[Opening Supplied material section]
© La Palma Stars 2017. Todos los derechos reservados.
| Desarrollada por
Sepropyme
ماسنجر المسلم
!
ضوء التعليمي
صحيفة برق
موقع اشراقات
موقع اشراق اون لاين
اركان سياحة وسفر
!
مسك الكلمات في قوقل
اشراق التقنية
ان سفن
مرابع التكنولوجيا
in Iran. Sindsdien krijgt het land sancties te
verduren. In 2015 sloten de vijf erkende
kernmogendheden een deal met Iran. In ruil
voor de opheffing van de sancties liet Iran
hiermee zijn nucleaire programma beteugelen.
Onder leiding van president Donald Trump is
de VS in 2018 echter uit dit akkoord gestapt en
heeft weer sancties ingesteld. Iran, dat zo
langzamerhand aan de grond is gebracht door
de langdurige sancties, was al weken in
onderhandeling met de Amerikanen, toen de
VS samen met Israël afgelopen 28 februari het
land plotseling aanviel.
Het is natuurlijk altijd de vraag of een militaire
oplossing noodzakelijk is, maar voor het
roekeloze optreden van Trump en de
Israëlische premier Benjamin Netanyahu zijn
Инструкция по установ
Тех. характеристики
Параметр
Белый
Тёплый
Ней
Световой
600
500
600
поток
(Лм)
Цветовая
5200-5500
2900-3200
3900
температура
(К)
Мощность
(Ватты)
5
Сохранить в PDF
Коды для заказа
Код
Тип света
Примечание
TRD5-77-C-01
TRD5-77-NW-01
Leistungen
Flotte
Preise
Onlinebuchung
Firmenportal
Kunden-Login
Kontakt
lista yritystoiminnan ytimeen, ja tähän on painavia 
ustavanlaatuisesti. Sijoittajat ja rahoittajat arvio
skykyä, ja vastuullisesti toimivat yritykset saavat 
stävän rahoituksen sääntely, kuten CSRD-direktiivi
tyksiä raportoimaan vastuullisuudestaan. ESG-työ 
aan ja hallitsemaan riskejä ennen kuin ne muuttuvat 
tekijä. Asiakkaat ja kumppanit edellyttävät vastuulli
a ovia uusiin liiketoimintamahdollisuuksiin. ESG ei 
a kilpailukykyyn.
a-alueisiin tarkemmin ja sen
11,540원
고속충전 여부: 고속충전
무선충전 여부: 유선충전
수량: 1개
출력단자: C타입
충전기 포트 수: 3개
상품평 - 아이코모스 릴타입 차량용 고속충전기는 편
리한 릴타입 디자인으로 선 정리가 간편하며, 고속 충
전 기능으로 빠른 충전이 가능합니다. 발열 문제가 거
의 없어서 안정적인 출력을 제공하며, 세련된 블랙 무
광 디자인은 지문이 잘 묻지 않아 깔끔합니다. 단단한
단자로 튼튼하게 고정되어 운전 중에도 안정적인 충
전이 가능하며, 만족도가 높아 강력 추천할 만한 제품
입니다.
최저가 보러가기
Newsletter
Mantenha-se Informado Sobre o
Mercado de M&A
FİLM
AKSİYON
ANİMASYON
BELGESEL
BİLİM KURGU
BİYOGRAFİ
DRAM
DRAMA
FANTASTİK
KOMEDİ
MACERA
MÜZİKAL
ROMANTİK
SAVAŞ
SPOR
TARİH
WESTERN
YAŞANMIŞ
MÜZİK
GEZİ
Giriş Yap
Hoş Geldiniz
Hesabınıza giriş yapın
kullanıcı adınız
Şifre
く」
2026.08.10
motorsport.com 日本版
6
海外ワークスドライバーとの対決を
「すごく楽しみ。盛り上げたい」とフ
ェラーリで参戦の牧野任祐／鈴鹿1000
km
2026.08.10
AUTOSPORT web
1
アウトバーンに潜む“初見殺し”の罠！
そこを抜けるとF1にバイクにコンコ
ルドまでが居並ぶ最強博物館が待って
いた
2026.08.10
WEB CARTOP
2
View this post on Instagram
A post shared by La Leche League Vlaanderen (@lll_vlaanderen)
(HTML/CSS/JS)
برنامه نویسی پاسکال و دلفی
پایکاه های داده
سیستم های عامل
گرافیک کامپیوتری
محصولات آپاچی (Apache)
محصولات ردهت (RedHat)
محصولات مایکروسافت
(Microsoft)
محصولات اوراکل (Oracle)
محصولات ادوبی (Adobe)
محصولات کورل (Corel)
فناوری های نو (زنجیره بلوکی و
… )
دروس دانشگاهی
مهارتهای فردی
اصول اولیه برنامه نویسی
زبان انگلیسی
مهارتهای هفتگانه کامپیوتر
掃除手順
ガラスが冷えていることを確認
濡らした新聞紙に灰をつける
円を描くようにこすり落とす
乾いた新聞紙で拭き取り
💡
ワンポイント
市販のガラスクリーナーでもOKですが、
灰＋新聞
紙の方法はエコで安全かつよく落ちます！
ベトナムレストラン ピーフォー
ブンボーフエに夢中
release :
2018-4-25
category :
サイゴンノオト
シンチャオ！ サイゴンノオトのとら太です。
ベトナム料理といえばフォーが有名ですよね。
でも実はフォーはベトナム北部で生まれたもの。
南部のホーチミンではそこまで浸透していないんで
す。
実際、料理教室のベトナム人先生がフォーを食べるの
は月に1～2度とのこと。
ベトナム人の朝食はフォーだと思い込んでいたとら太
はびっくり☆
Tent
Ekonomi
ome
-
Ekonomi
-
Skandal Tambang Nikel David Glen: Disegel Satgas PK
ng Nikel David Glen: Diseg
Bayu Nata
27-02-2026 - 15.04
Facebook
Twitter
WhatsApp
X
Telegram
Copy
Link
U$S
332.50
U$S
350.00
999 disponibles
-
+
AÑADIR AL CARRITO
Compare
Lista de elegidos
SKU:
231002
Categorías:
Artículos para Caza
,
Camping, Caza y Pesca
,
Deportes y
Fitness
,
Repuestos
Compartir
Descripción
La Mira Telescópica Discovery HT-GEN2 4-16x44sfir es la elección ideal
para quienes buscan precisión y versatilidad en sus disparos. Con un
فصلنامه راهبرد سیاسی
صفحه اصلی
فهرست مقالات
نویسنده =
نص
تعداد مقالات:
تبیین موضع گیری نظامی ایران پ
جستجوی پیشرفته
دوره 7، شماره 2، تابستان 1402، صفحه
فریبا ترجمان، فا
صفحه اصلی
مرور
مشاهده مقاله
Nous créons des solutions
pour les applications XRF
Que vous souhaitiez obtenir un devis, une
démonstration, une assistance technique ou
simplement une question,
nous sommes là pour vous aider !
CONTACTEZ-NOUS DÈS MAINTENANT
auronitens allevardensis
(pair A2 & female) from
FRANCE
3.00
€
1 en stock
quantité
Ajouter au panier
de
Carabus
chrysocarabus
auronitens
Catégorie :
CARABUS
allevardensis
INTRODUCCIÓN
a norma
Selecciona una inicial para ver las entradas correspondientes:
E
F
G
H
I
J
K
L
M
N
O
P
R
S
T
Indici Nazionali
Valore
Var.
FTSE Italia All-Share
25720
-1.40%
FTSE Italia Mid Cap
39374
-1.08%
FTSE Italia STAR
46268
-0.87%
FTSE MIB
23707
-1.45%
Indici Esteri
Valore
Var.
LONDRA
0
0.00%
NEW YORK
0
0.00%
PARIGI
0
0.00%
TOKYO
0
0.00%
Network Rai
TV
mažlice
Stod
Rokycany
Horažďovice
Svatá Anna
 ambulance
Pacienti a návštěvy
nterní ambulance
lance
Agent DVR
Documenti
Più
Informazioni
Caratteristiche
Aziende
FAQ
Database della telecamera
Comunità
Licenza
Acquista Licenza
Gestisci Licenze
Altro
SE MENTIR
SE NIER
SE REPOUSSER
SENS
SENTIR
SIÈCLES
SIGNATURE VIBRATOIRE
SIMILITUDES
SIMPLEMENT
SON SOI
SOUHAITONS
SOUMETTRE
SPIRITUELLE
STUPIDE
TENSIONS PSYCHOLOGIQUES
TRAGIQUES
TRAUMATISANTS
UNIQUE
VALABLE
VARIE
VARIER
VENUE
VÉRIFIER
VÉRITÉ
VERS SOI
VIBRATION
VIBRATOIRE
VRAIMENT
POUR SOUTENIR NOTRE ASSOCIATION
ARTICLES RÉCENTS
[Closing Supplied material section]
> **Directions**
Please repeat the part of the material that opens with its very first line and closes with the line containing "hiermee zijn nucleaire programma beteugelen.", keeping both of those lines.

> **Result of the task**
© La Palma Stars 2017. Todos los derechos reservados.
| Desarrollada por
Sepropyme
ماسنجر المسلم
!
ضوء التعليمي
صحيفة برق
موقع اشراقات
موقع اشراق اون لاين
اركان سياحة وسفر
!
مسك الكلمات في قوقل
اشراق التقنية
ان سفن
مرابع التكنولوجيا
in Iran. Sindsdien krijgt het land sancties te
verduren. In 2015 sloten de vijf erkende
kernmogendheden een deal met Iran. In ruil
voor de opheffing van de sancties liet Iran
hiermee zijn nucleaire programma beteugelen.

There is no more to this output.